> Assigned task:
Only an exact retyping of all the entries counts as an answer.

> Input records:
=== Begin Enclosure ===

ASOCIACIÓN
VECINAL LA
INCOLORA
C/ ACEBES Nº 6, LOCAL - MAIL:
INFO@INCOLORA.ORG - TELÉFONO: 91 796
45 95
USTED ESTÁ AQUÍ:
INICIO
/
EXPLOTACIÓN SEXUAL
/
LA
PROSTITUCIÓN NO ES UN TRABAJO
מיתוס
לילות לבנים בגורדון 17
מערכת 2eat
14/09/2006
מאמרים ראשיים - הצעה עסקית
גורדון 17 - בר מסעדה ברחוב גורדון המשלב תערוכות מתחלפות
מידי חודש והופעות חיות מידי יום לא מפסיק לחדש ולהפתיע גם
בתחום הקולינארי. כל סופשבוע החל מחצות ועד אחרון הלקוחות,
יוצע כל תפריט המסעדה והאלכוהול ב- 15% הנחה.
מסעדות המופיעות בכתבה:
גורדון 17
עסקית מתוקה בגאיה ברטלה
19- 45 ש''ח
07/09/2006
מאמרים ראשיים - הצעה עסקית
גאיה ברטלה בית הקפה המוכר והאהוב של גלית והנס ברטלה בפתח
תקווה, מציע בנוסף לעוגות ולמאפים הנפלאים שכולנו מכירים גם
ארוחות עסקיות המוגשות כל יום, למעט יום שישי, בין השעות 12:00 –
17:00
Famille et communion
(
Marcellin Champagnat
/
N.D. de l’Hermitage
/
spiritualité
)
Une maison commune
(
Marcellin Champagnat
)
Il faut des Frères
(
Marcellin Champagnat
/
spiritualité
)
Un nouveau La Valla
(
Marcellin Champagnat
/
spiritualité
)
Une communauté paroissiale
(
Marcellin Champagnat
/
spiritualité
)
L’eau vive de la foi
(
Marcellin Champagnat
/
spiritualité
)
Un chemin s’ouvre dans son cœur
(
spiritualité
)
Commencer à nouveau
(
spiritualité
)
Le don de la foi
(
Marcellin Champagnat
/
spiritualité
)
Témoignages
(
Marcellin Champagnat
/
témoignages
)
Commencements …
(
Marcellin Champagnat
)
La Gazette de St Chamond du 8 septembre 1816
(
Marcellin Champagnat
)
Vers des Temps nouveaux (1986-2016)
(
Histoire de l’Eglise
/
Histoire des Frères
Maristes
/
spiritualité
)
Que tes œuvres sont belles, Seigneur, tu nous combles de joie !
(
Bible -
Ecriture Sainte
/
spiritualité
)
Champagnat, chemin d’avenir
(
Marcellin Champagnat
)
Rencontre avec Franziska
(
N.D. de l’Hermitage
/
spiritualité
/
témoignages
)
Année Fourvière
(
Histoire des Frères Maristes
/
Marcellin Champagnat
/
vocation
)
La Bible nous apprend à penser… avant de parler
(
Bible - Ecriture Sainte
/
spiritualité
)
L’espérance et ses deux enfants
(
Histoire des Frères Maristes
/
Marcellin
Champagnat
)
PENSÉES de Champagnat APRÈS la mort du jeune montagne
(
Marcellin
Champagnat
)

=== End Enclosure ===

> Response:
ASOCIACIÓN
VECINAL LA
INCOLORA
C/ ACEBES Nº 6, LOCAL - MAIL:
INFO@INCOLORA.ORG - TELÉFONO: 91 796
45 95
USTED ESTÁ AQUÍ:
INICIO
/
EXPLOTACIÓN SEXUAL
/
LA
PROSTITUCIÓN NO ES UN TRABAJO
מיתוס
לילות לבנים בגורדון 17
מערכת 2eat
14/09/2006
מאמרים ראשיים - הצעה עסקית
גורדון 17 - בר מסעדה ברחוב גורדון המשלב תערוכות מתחלפות
מידי חודש והופעות חיות מידי יום לא מפסיק לחדש ולהפתיע גם
בתחום הקולינארי. כל סופשבוע החל מחצות ועד אחרון הלקוחות,
יוצע כל תפריט המסעדה והאלכוהול ב- 15% הנחה.
מסעדות המופיעות בכתבה:
גורדון 17
עסקית מתוקה בגאיה ברטלה
19- 45 ש''ח
07/09/2006
מאמרים ראשיים - הצעה עסקית
גאיה ברטלה בית הקפה המוכר והאהוב של גלית והנס ברטלה בפתח
תקווה, מציע בנוסף לעוגות ולמאפים הנפלאים שכולנו מכירים גם
ארוחות עסקיות המוגשות כל יום, למעט יום שישי, בין השעות 12:00 –
17:00
Famille et communion
(
Marcellin Champagnat
/
N.D. de l’Hermitage
/
spiritualité
)
Une maison commune
(
Marcellin Champagnat
)
Il faut des Frères
(
Marcellin Champagnat
/
spiritualité
)
Un nouveau La Valla
(
Marcellin Champagnat
/
spiritualité
)
Une communauté paroissiale
(
Marcellin Champagnat
/
spiritualité
)
L’eau vive de la foi
(
Marcellin Champagnat
/
spiritualité
)
Un chemin s’ouvre dans son cœur
(
spiritualité
)
Commencer à nouveau
(
spiritualité
)
Le don de la foi
(
Marcellin Champagnat
/
spiritualité
)
Témoignages
(
Marcellin Champagnat
/
témoignages
)
Commencements …
(
Marcellin Champagnat
)
La Gazette de St Chamond du 8 septembre 1816
(
Marcellin Champagnat
)
Vers des Temps nouveaux (1986-2016)
(
Histoire de l’Eglise
/
Histoire des Frères
Maristes
/
spiritualité
)
Que tes œuvres sont belles, Seigneur, tu nous combles de joie !
(
Bible -
Ecriture Sainte
/
spiritualité
)
Champagnat, chemin d’avenir
(
Marcellin Champagnat
)
Rencontre avec Franziska
(
N.D. de l’Hermitage
/
spiritualité
/
témoignages
)
Année Fourvière
(
Histoire des Frères Maristes
/
Marcellin Champagnat
/
vocation
)
La Bible nous apprend à penser… avant de parler
(
Bible - Ecriture Sainte
/
spiritualité
)
L’espérance et ses deux enfants
(
Histoire des Frères Maristes
/
Marcellin
Champagnat
)
PENSÉES de Champagnat APRÈS la mort du jeune montagne
(
Marcellin
Champagnat
)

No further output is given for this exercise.